# Prompt:
Repeat, word for word, the stretch of the records below from the line containing "Pre-entry checklist. Instrument identified: voltmeter." through the line containing "Now: **55** °C", including both of those lines.

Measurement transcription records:
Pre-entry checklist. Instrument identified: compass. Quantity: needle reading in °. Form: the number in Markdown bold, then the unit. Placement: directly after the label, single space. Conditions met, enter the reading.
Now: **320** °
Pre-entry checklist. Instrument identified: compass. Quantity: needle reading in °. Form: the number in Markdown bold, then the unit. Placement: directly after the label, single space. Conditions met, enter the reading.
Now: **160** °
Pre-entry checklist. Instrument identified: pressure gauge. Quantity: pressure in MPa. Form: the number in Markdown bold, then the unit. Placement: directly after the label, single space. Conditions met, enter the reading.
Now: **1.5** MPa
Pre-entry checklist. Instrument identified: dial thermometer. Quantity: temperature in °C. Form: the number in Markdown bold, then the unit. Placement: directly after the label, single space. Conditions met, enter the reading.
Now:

* * *

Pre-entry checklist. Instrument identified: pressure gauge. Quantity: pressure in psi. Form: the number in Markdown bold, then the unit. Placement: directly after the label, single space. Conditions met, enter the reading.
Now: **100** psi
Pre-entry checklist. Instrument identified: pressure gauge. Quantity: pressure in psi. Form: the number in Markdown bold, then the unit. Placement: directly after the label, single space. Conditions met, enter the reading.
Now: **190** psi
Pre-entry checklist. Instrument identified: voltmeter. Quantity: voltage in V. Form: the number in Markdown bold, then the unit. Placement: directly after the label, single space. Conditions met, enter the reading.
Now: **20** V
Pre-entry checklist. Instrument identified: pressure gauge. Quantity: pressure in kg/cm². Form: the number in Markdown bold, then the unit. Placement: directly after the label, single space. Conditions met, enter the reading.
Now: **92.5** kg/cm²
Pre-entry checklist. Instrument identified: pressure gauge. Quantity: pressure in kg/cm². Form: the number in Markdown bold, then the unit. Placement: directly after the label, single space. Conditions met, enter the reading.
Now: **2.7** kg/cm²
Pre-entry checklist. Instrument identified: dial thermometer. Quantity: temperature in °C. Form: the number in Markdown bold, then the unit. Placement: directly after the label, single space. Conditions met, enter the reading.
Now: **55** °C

# Solution for this problem:
Pre-entry checklist. Instrument identified: voltmeter. Quantity: voltage in V. Form: the number in Markdown bold, then the unit. Placement: directly after the label, single space. Conditions met, enter the reading.
Now: **20** V
Pre-entry checklist. Instrument identified: pressure gauge. Quantity: pressure in kg/cm². Form: the number in Markdown bold, then the unit. Placement: directly after the label, single space. Conditions met, enter the reading.
Now: **92.5** kg/cm²
Pre-entry checklist. Instrument identified: pressure gauge. Quantity: pressure in kg/cm². Form: the number in Markdown bold, then the unit. Placement: directly after the label, single space. Conditions met, enter the reading.
Now: **2.7** kg/cm²
Pre-entry checklist. Instrument identified: dial thermometer. Quantity: temperature in °C. Form: the number in Markdown bold, then the unit. Placement: directly after the label, single space. Conditions met, enter the reading.
Now: **55** °C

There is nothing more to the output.